Much better option would be something like this (IMHO): - as humblefool was an inspiration to many many Indian coders; - as he was very good at TopCoder competition;
why not something like:
"TopCoder donates $10 to Harsha's wife for every previously registered Indian coder participating in SRM 625".
I don't know what other countries do in this situation when I read this mail from topcoder (the mail I wrote above ) I was confused a little bit this man die and you distribute gifts to contestants I know ~90% of winners will check to donate Harsha's wife but really this situation is strange to me too
but I believe that they have a good intentions or as I told maybe different cultures.
Being an accountant, my first thought was that this is somehow related to taxation issues — maybe Topcoder as organization can claim prize money as tax-deductible expenses, but can't do the same for donations. But if they "distribute" prize money to contestants and then contestants choose to donate, that might mitigate tax risks for TopCoder.

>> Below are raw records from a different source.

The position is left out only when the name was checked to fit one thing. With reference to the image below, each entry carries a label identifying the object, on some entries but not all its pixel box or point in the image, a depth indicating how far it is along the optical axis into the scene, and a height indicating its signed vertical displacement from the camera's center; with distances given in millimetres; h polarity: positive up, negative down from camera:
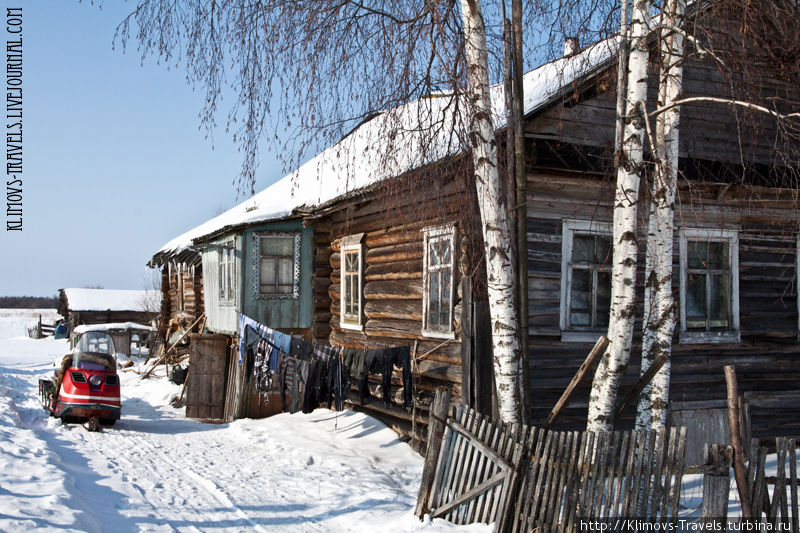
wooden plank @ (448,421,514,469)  6172 -1543
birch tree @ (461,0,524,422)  7016 +605
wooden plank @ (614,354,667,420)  7280 -1032
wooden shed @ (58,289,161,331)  45906 -1581
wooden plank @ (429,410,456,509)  6887 -1850
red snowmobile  12281 -1982
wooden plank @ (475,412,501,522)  6375 -1775
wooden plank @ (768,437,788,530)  5586 -1719
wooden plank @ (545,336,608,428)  6930 -802
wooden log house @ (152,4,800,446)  9062 +393
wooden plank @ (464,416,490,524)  6527 -1814
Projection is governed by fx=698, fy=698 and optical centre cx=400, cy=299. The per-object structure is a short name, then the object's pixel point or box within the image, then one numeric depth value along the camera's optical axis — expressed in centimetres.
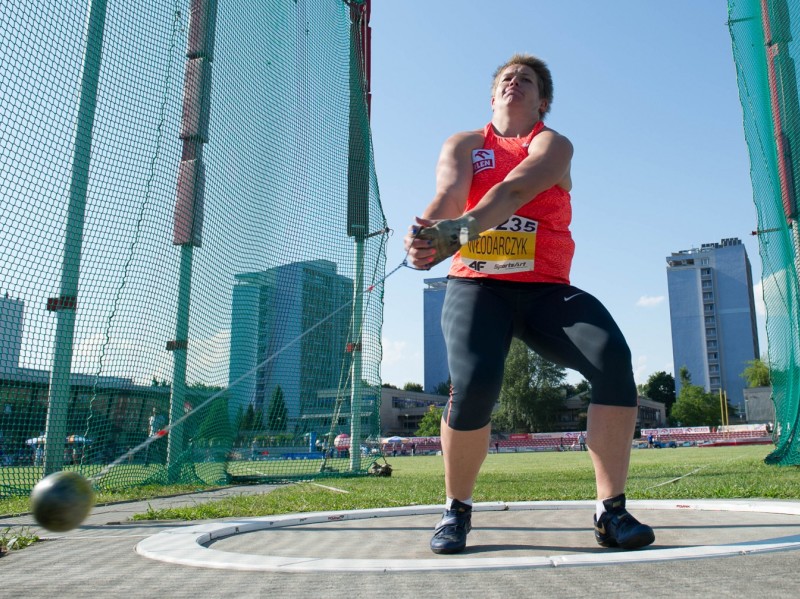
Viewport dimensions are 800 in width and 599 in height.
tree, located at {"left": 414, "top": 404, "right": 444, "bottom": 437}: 6850
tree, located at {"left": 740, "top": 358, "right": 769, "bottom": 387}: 6650
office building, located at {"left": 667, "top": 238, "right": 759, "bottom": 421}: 9494
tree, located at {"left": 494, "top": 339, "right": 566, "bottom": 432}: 6081
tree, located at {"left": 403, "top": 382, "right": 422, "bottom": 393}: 10694
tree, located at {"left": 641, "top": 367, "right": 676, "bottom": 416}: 9706
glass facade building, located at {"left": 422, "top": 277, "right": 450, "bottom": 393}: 10200
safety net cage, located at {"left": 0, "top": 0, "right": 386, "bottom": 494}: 544
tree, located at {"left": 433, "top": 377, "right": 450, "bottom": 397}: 9625
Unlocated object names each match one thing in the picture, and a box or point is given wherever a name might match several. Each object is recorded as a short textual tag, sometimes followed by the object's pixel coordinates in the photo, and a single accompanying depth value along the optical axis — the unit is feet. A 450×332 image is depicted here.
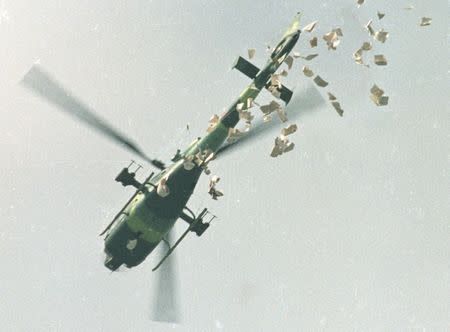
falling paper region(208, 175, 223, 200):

If this is the case, I can understand that, but for many people it looks awkward.
Side note — above theory is a good example of what being professional accountant does to your brain.

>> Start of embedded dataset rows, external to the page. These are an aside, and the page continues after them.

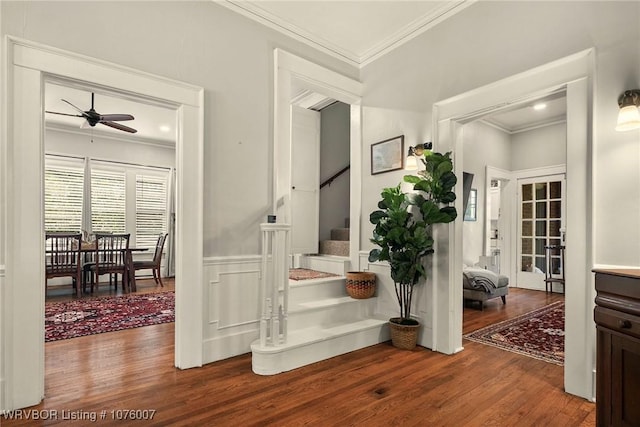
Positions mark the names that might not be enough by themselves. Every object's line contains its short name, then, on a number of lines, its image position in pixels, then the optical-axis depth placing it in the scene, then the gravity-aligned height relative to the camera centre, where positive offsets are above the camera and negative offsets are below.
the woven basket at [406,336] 3.17 -1.12
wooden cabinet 1.55 -0.62
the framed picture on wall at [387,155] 3.54 +0.64
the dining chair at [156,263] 6.17 -0.90
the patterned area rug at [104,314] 3.68 -1.27
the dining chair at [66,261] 5.18 -0.74
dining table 5.85 -1.02
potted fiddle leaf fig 2.96 -0.04
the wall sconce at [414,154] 3.26 +0.59
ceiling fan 4.45 +1.27
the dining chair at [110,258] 5.64 -0.76
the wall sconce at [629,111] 2.01 +0.62
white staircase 2.66 -1.05
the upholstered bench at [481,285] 4.61 -0.95
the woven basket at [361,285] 3.62 -0.74
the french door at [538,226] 6.09 -0.18
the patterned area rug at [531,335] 3.10 -1.24
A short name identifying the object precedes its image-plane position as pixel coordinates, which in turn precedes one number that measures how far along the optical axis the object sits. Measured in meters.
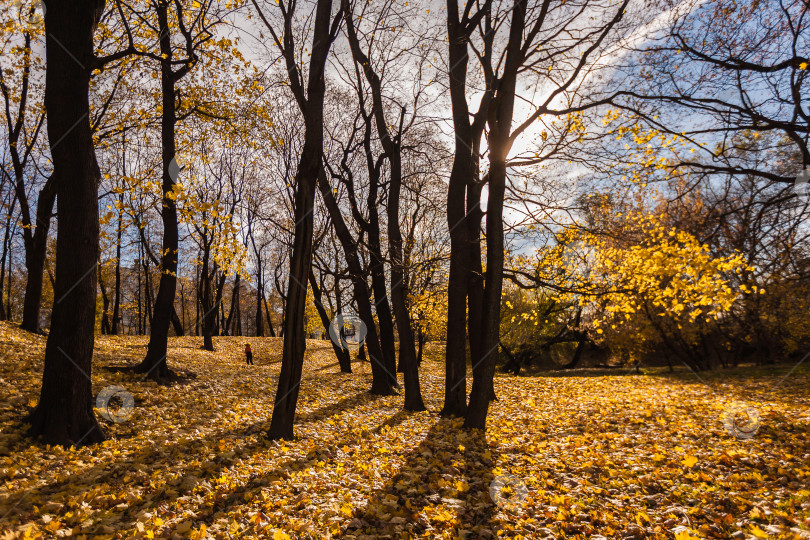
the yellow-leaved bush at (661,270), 7.61
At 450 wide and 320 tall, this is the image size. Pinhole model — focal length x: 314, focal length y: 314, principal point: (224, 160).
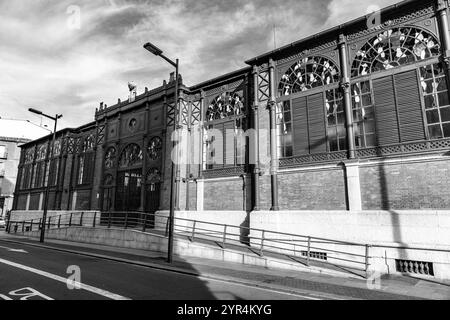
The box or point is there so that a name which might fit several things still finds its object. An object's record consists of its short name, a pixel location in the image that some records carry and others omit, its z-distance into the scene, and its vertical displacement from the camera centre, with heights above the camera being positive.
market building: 12.11 +3.81
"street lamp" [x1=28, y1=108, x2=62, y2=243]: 20.07 +6.52
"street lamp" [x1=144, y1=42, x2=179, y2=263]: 12.10 +0.87
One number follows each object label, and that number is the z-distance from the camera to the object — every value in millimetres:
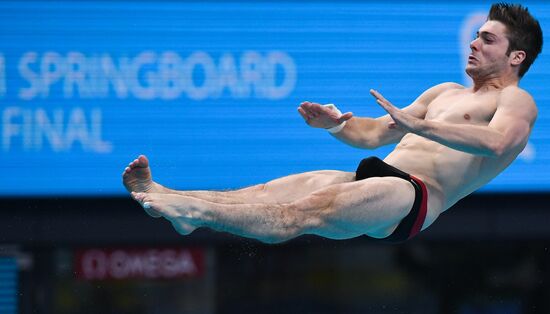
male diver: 11273
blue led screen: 16984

How was Div2 C to be solved?
EDIT: Just found the editorial written by vexorian.
Editorial — http://www.vexorian.com/2014/06/srm-625-i-semi-wrote-it.html
How to solve Div 1 problem B ?
Max-flow min-cut
We can use maxflow. Build a graph, whose vertices are elements of a given grid that are reachable from '$' by several steps of length 3, and edges are between vertices separated by two elements. Edges may have capacity 0, 1, 2 or INF (it depends on the number of '.', 'H' and 'b' between two vertices) and vertices may have capacity 0, 1 or INF (means 'H', '.' and 'b').
For the second round in a raw they set VERY standard problems for 250 and 500. It looks really strange.
I believe Div1 500 was inspired by http://www.bloxorzgame.com/
Addicting game, love the animation :D
maybe i'm addicted :D
I actually played this long ago and it had an influence but I forgot the game's name until you linked it.
How to solve 900 Div 1?
Let's fix the position of the first element: we have n choices to do that. z[1][1] = n
Now if we fixed i elements and have j groups for the next element we have three choices:
New element will merge some two groups: z[i + 1][j — 1] += z[i][j] * j
coefficient is equals to j because we can choose what two neighboring groups we will merge
New element will be in a new group: z[i + 1][j + 1] += z[i][j] * j
because we can choose between what two neighboring groups we insert new group
New element will extend some group: z[i + 1][j] += z[i][j] * j * ((i + 1 == n) ? 1 : 2)
coefficient 2 because we can choose from where extend group: left or right
coefficient j because we can choose what group extend
In the end we should sum z[k][i] for all i from 1 to g with coefficient C[n — k — 1][i — 1] for positions of spaces
Can someone please explain why this works?